» WHAT YOU SHOULD DO
The result should be an exact copy of the data, free of pictures.

» EXTRACTED DATA
● ● ●

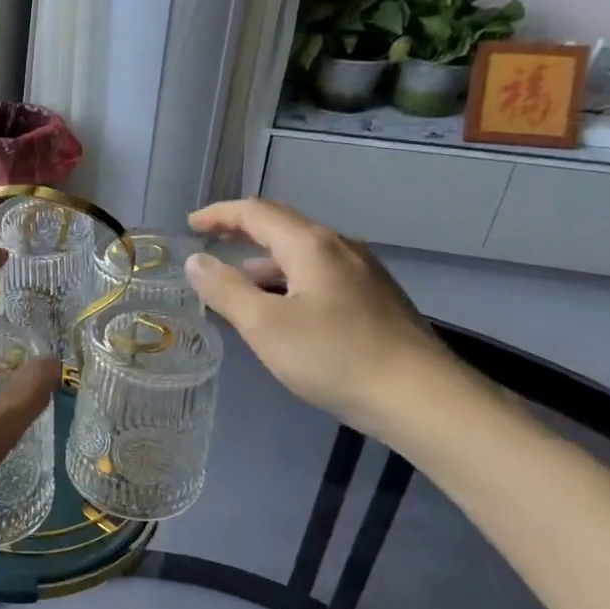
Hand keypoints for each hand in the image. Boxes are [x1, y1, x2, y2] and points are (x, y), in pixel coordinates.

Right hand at [183, 198, 462, 437]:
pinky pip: (320, 276)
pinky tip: (283, 310)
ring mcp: (363, 272)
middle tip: (210, 243)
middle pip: (282, 227)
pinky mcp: (375, 298)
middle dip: (242, 232)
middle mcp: (340, 247)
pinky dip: (288, 281)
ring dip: (265, 262)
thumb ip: (225, 290)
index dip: (219, 214)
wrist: (420, 396)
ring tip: (239, 285)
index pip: (256, 212)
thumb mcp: (264, 325)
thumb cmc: (333, 356)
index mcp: (311, 245)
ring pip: (303, 255)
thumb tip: (195, 261)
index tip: (189, 224)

● ● ●

» EXERCISE RESPONSE
Hand keypoints for each hand in the image. Boxes are [x1, y1, x2, y2] and points are (x, y), in pixel coordinates.

Right hand at [183, 198, 462, 437]:
pinky pip: (320, 276)
pinky tip: (283, 310)
ring mcp: (363, 272)
middle tip: (210, 243)
middle pip: (282, 227)
pinky mcp: (375, 298)
middle dip: (242, 232)
middle mcp: (340, 247)
pinky dip: (288, 281)
ring dip: (265, 262)
thumb ip: (225, 290)
index dip: (219, 214)
wrist: (420, 396)
ring tip: (239, 285)
index pip: (256, 212)
thumb mcp: (264, 325)
thumb cmc: (333, 356)
index mcp: (311, 245)
ring pip: (303, 255)
thumb tip: (195, 261)
index tip: (189, 224)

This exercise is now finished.